Some of common failings in Iraq and Louisiana stem from the personality of President George Bush. There is the inability to welcome differing opinions or accept bad news. There is the refusal to fire or demote subordinates who have demonstrably failed in their jobs. It is astonishing to see a beaming Donald Rumsfeld presiding with folksy charm over press conferences explaining away the military's failings in New Orleans just as he once used to do when things fell apart in Iraq.
Of course, in the short term these are not bad tactics. Deal with disaster by denying it has occurred. Don't fire anybody important; this would be an admission of failure. Claim that the media are exaggerating ill tidings and concealing the good news.
Ironically, from April 2004 it was easy for Washington to say that all was going relatively well in Iraq because, so dangerous had the country become, it was not possible for camera crews or print journalists to disprove the administration's claim that much of Iraq is at peace.
But not everything can be attributed to Bush. Looking at the US presence in Iraq over the past two and a half years, there appears to be something dysfunctional in the US military and political machine as a whole.
Take the US army. It has 135,000 troops here. Every day we see its patrols rumble down the streets. But it seems unable to cope with as simple a device as the roadside bomb which has been used against military transport since the IRA was attacking British convoys in Ireland in 1920-21. The same US sappers who told me about not reporting insurgent attacks said that only with great difficulty had they been able to extract from the army a dog-eared manual on booby traps written during the Vietnam war. A reason was that the army was loath to admit that there was nothing in common between the war in Iraq and Vietnam.

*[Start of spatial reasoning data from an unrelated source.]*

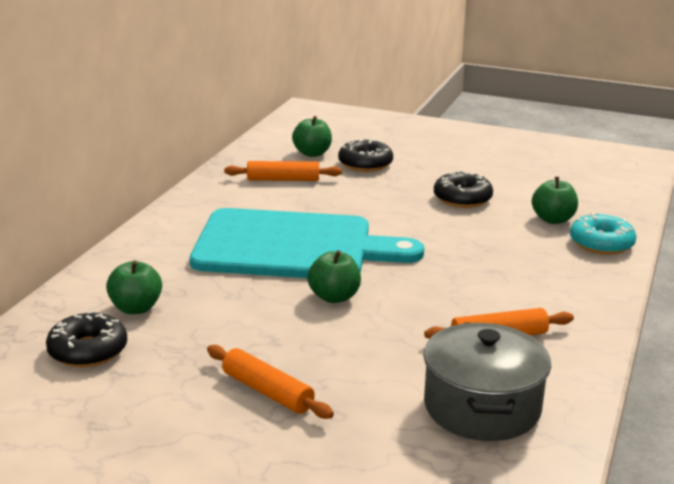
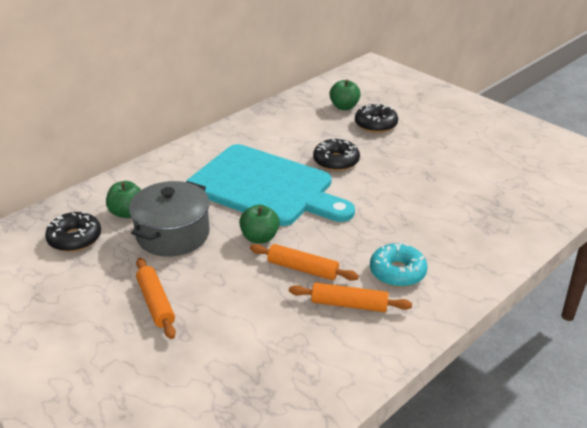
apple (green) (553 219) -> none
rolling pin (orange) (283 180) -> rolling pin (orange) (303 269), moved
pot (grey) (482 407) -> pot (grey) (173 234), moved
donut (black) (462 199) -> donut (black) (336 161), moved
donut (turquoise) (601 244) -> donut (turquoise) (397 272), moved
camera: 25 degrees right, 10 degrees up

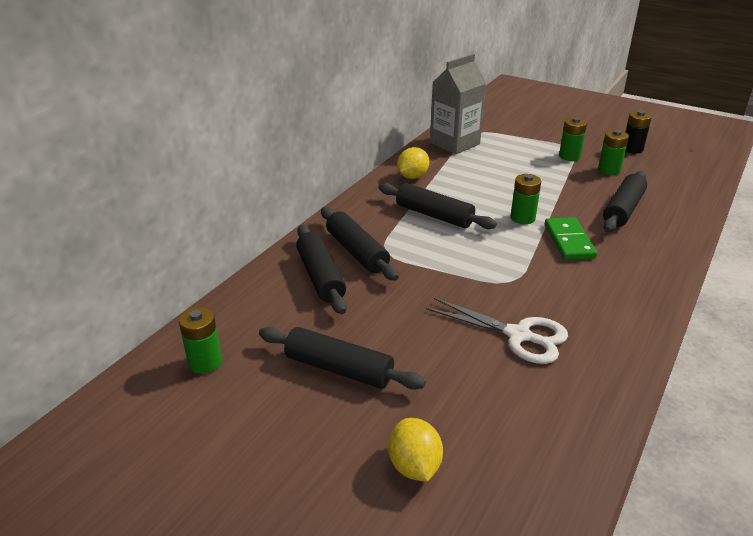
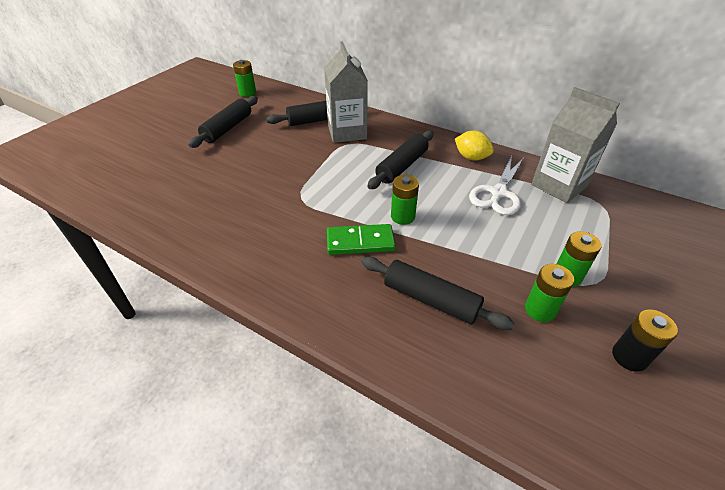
lemon (yellow) (414 466) -> none
scissors (white) (518 335) -> scissors (white) (498 193), moved
rolling pin (black) (357 252) -> carton (grey) (347 132)
camera: 90 degrees right, 10 degrees up

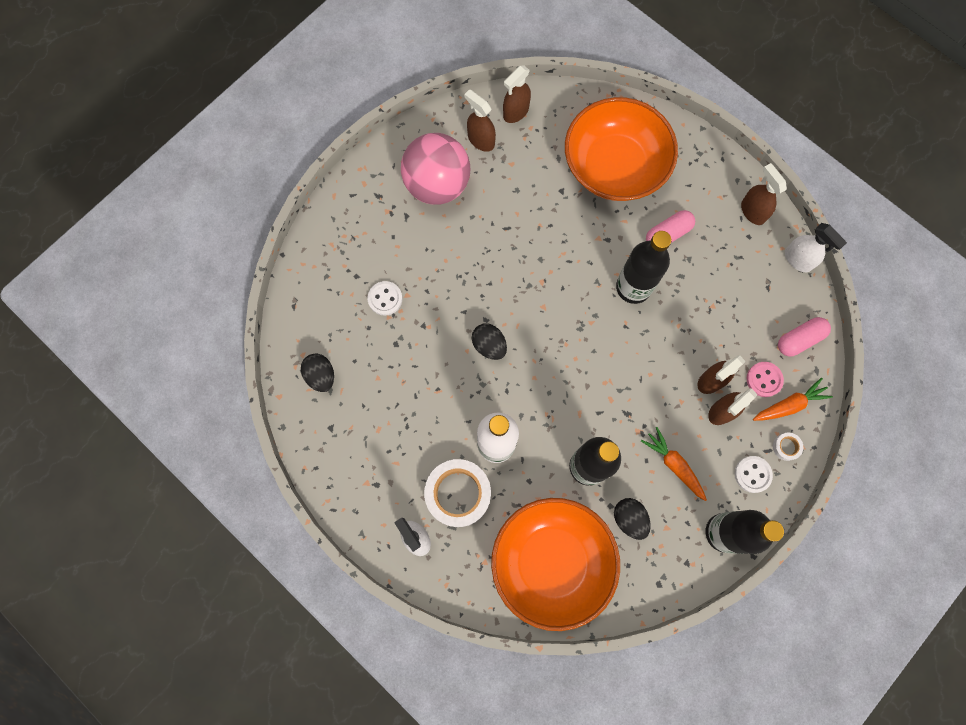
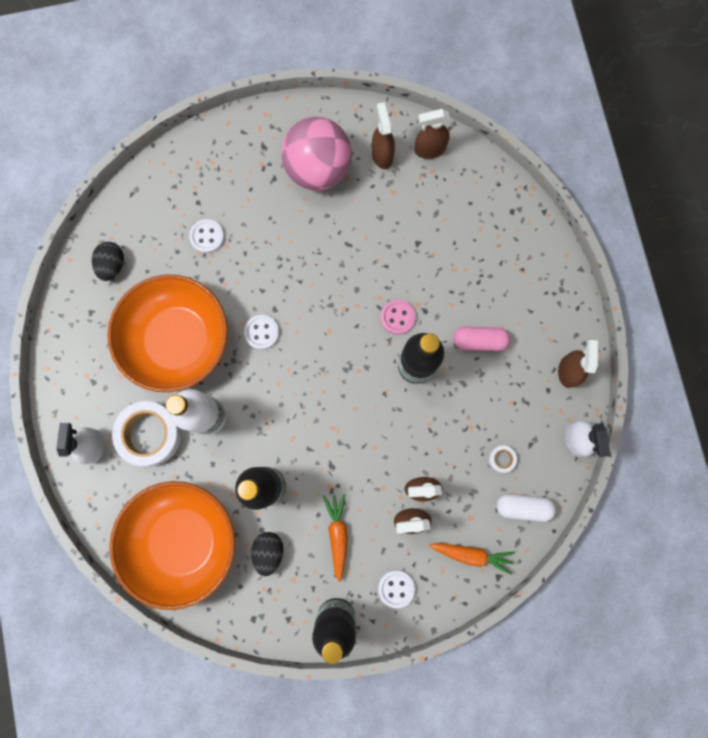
bowl (orange) (614 166) -> bowl (orange) (178 340), moved
button (pink) (764 379) -> button (pink) (397 317), moved
tape (white) (786 447) -> tape (white) (501 459), moved
egg (black) (489 345) -> button (white) (261 332)
capsule (pink) (799 339) -> capsule (white) (523 507)
camera: 35 degrees right, 5 degrees up

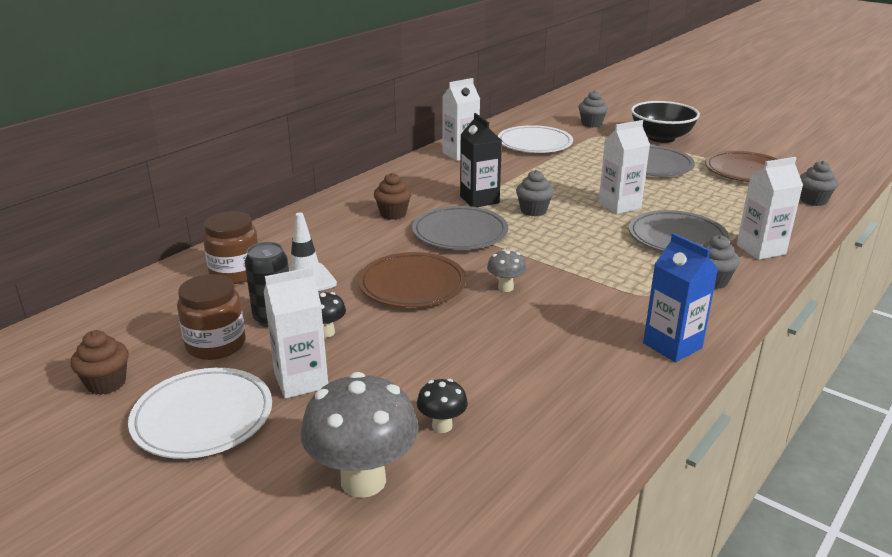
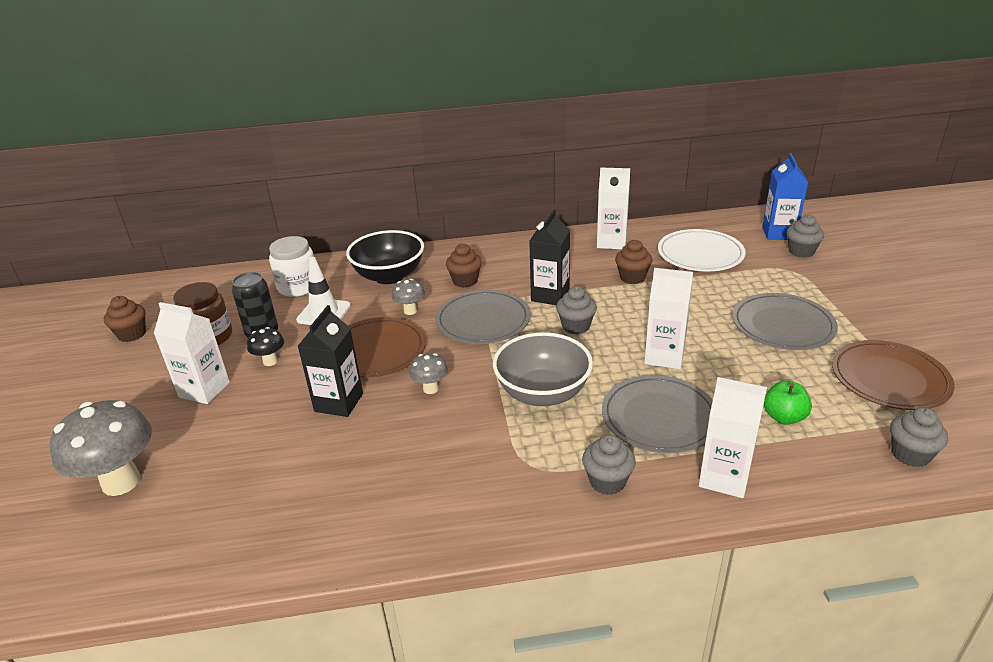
plate (white) (203 417) -> none
mushroom (black) (442 426) -> none
none -> carton (black) (339 402)
none -> mushroom (grey) (410 311)
none -> bowl (grey) (543 393)
none -> cupcake (brown) (632 277)
none -> apple (green) (784 417)
bowl (black) (661 138) -> bowl (black) (389 276), moved
carton (blue) (672 346) -> carton (blue) (778 233), moved
jar (brown) (235 273) -> jar (white) (298 287)
camera: 45 degrees right, 5 degrees up

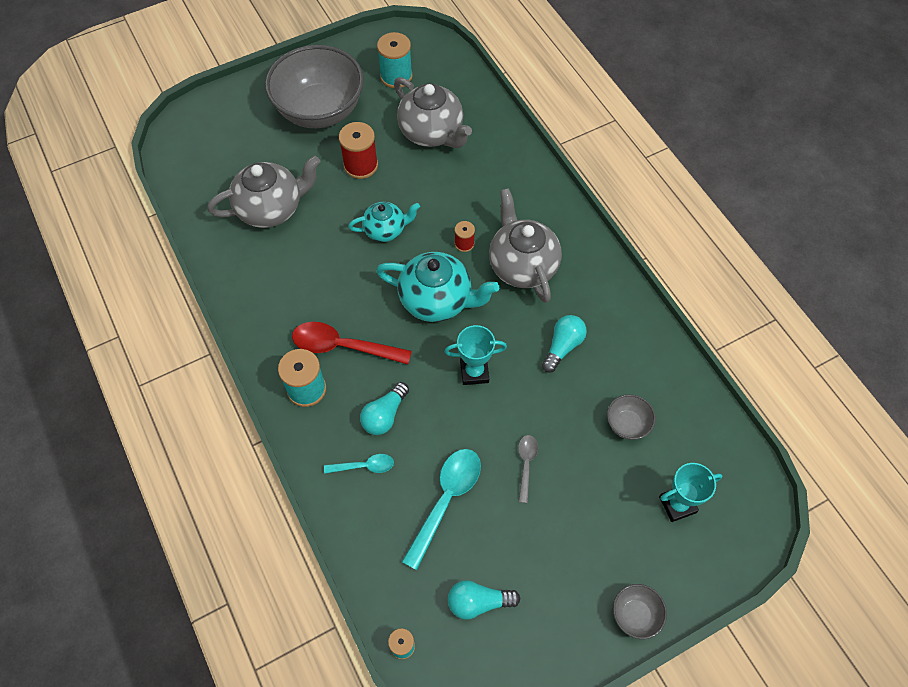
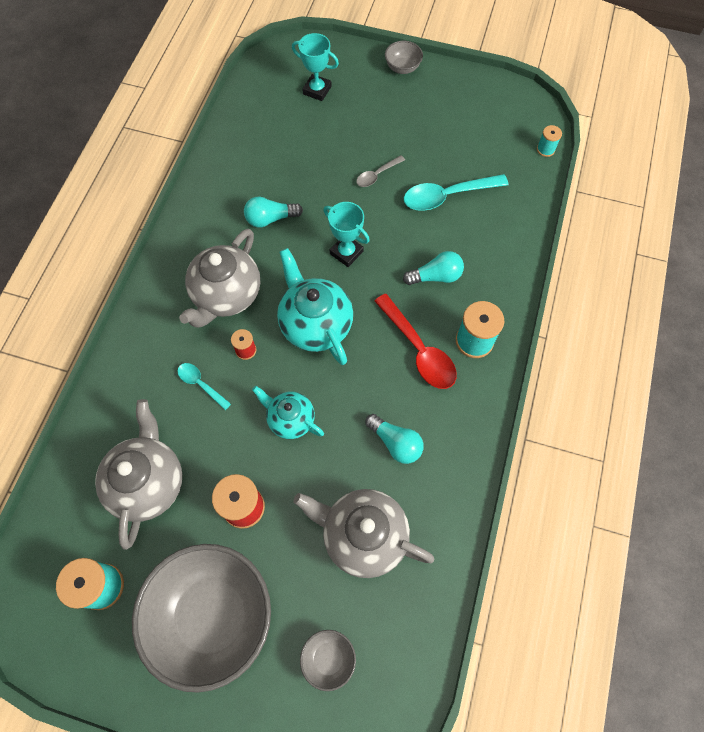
spoon (turquoise) (364 466) -> spoon (turquoise) (200 384), moved
light bulb (turquoise) (478 602) -> light bulb (turquoise) (395 443), moved
bowl (grey) (627 424) -> bowl (grey) (328 659), moved
camera: 135 degrees left, 5 degrees up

A striking feature of Baghdad is that for all the billions of dollars spent here since the fall of Saddam there is hardly a new building under construction. Nobody knows what happened to the money, vastly greater than that supposedly purloined by Saddam under UN sanctions which has been so assiduously investigated in New York. Most of Baghdad is getting four hours of electricity blackout and two hours' erratic supply before the cuts begin again.
It is very difficult to find out where the money went in Iraq. (Various sympathetic Iraqi politicians pointed out to me that anybody who tried to do so was not going to live very long.) Much more is known about where it went in New Orleans. Political clout was more important than actual need. At the very point on the Industrial Canal where Hurricane Katrina breached a vital levee, the Army Corps of Engineers was building a $748 lock deemed by everybody else as wholly unnecessary. The same probably happened here.
Not all the failings of the US army and government are new. It is worth looking at Norman Lewis's wonderful Naples 44 to see how the US army in Italy in the Second World War did not behave so very differently - and certainly no more honestly - than it did in Baghdad 60 years later.
A difference between disaster in Iraq and in New Orleans is that here it is much easier to conceal the truth. Spurious turning points can be invented or exaggerated: Iraqis do not believe it. I asked an old friend, a businessman, in the past a beacon of optimism, why there was so much corruption. He said resignedly: "It is natural to grab anything of value when you know the ship is sinking and, believe me, Iraqis think their country is going down."